Das alles versuch ich derzeit krampfhaft - klappt auf Forellen super aber Brachsen fang ich keine


----------



## Alex1860 (25. Juli 2013)

*AW: Brachsen-Rückgang im Inn zwischen Salzachmündung und Braunau (Stadtbrücke)*

jo google einfach mal nach ein par futtermischungen oder schau hier im forum nach sind echt gute dabei die dich auch zum erfolg bringen werden.

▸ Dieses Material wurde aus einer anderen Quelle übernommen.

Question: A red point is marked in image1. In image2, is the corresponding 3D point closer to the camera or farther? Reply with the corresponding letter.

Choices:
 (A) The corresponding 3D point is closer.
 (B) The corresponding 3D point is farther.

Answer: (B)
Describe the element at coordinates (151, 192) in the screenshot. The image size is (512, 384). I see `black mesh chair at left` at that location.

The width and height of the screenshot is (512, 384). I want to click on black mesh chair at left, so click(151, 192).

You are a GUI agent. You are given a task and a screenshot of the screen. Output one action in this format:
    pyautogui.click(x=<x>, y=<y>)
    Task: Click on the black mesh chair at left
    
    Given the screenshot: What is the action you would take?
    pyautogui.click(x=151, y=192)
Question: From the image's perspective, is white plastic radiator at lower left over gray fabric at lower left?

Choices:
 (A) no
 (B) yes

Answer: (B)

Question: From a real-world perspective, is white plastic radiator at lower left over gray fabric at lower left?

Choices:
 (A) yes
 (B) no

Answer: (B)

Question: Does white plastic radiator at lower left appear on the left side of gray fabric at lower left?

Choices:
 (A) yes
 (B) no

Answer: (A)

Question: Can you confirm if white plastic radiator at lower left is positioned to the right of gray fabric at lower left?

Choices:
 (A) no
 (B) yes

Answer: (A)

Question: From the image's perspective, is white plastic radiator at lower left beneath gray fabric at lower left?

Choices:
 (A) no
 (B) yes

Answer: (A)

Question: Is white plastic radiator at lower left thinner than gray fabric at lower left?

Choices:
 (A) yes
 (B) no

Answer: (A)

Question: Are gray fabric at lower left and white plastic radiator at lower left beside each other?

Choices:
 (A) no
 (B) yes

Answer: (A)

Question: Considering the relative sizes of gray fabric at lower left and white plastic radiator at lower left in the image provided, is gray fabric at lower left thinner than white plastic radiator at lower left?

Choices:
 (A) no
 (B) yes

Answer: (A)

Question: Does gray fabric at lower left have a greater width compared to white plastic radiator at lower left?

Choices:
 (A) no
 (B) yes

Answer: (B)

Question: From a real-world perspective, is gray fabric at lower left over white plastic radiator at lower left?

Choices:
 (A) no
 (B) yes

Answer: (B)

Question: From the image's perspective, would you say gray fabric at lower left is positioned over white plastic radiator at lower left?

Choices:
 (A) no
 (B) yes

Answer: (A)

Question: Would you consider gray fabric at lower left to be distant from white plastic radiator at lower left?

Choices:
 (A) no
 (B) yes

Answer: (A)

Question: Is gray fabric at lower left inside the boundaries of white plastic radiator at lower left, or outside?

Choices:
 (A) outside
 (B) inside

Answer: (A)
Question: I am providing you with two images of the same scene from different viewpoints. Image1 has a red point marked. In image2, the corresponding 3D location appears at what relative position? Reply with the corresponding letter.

Also ich persönlich fange meine Brachsen immer in irgend welchen Kehrströmungen bzw. in der nähe davon  die meisten beißen auf tauwurm, hab aber auch schon auf madenbündel und mais gefangen. ja dann bisde wirklich nicht weit weg, aber glaube das ist simbacher vereinsstrecke, also auf der deutschen Seite


----------



## großdorsch 1 (25. Juli 2013)

*AW: Brachsen-Rückgang im Inn zwischen Salzachmündung und Braunau (Stadtbrücke)*

na dann hast du ja ein sehr grosses problem erkannt,das wir wohl in ganz europa neben dem cormoran haben!!!


----------



## arnichris (1. August 2013)

*AW: Brachsen-Rückgang im Inn zwischen Salzachmündung und Braunau (Stadtbrücke)*

War der letzte Beitrag jetzt ironisch gemeint oder wie darf ich das verstehen @großdorsch1?


----------



## Frank the Tank (1. August 2013)

*AW: Brachsen-Rückgang im Inn zwischen Salzachmündung und Braunau (Stadtbrücke)*



arnichris schrieb:


> War der letzte Beitrag jetzt ironisch gemeint oder wie darf ich das verstehen @großdorsch1?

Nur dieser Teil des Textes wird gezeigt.